La casa de la abuela es ruidosa. Las ventanas se sacuden cuando pasan los autos acelerados con música a todo volumen; los perros ladran uno tras y otro y al unísono casi siempre. El changarrito de la esquina tiene música para atraer a los clientes y el vecino que polariza vidrios también pone sus cumbias. Afuera nunca hay paz; adentro, menos. Somos muchos.
La abuela, bueno, mi mamá, que ahora solo voltea cuando le gritan los nietos, es madrugadora. Se levanta y prepara café azotando las alacenas, o así lo parece. Saca las basuras como si quisiera musicalizar una película de terror y taconea por todo el pasillo sin tregua. Cierra las pesadas puertas de metal y madera como si estuviera enojada y esa es su forma de decir buenos días. Ella no lo nota, ni cuenta se da de que amanece como un huracán. Está acostumbrada a la soledad y a sus ruidos, en esa rutina que mantiene desde hace más de 40 años: una pasadita, el desayuno y una taza humeante de café para despertar.
En el caos matutino me siento segura; estoy en casa, mi hogar de la infancia que no se termina de ir nunca de mí. No hay silencio ni privacidad, es como lo recuerdo: carcajadas por doquier, niños jugando a gritos en el pasillo, conversaciones sin fin en la cocina mientras alguien lava los platos y otro hornea… y calor humano que se impone al frío que cala afuera. Qué bonito es sentirse calientito de corazón. Qué afortunada soy.

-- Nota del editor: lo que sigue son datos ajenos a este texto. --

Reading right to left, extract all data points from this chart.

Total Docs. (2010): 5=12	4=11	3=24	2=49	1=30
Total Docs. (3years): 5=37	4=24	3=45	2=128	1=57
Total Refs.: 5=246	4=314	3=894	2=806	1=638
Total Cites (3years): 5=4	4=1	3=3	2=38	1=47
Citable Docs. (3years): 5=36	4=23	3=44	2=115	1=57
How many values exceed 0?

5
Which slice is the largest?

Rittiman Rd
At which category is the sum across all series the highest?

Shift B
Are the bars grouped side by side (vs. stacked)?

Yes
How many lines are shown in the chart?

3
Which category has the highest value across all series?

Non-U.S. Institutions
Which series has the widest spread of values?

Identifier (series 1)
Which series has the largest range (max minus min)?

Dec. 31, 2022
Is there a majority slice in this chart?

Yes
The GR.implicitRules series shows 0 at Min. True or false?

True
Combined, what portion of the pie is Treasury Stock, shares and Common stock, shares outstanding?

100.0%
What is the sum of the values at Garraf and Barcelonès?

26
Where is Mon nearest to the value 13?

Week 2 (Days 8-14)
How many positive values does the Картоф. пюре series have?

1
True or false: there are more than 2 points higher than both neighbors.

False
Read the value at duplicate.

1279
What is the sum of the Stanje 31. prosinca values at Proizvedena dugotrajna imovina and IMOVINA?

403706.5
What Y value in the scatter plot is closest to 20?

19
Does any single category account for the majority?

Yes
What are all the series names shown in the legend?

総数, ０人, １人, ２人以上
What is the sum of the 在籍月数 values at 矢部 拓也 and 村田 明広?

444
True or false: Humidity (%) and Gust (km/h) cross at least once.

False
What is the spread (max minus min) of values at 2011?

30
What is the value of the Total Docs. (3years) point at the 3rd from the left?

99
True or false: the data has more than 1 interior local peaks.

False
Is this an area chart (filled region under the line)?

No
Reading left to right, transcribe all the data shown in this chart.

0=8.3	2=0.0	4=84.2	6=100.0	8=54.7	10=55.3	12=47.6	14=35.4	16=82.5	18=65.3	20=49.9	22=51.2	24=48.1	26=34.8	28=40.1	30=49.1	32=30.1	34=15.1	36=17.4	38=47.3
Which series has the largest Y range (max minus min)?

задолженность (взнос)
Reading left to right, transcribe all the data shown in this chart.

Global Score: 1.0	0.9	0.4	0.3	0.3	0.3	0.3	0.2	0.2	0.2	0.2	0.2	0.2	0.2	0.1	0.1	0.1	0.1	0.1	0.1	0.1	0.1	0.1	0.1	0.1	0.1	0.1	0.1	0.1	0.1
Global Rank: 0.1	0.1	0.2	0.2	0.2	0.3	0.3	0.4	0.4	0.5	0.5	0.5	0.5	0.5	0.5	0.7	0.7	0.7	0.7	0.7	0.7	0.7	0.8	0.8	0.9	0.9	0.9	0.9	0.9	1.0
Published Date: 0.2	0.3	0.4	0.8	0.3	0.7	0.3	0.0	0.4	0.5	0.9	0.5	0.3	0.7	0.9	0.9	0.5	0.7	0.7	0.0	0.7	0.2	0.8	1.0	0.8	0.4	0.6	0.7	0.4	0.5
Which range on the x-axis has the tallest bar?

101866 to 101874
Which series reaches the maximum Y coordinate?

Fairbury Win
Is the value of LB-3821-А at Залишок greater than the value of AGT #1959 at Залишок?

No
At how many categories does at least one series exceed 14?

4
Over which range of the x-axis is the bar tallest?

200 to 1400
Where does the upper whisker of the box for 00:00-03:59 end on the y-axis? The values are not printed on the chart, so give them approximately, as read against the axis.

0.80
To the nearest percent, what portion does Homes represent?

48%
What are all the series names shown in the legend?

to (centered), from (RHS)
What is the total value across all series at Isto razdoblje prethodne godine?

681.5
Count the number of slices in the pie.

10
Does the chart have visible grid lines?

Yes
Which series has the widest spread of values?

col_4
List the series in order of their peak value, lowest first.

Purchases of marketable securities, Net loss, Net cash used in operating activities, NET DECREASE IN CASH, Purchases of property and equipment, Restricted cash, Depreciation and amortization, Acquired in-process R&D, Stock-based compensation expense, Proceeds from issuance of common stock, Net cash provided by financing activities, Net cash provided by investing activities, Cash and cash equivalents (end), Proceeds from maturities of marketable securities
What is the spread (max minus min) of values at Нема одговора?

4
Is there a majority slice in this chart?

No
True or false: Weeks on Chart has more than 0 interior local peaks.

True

Luego pienso que no es en sí esta casa lo que me hace feliz. No son las paredes que decoré con marcadores o el marco de la puerta que aún tiene las líneas de mi corto crecimiento en altura; no es el comedor en el que ya no cabemos todos o la estancia en la que nos amontonamos para los maratones navideños. No, en realidad es solo ella. Pienso, con el beneficio que me dan los años y las bendiciones, que para mí, Navidad es mi madre.
Es ella la que nos abraza con su amor, sus maneras bruscas de querernos y sus ganas de hacerlo todo como lo aprendió. Es ella la que nos conforma con sus silencios, con la taza de café en la mañana, el té de las tardes y los chocolates calientes de la noche. Es ella la que nos une. Ella es el espíritu de nuestra Navidad y lo lleva a dónde vaya.
Así que para nuestra familia, la Navidad podría ser nómada si va ella; podría ser en un pueblo o del otro lado del mundo, si nos acompaña; podría ser cualquier día, si la tenemos, porque es toda la magia que uno podría desear; tan portátil como los sueños, pero tan real como el amor.
Y aquí estoy, sentada frente al ordenador, con una taza de café, viéndola ser y hacer todo lo que la hace especial, entre malabares y recetas, en la jungla que se convierte su casa cuando llegan sus nietos, en los besos en la frente que da mientras cocina y las palabras de amor que se le escapan mientras limpia. Con ella, no nos falta nadie. A través de ella, mis hijos descubren todo lo lindo que puede ser la Navidad.
Desde nuestro rinconcito, les deseamos todo lo bueno, todo el amor y toda la dicha del universo. ¡Felices fiestas!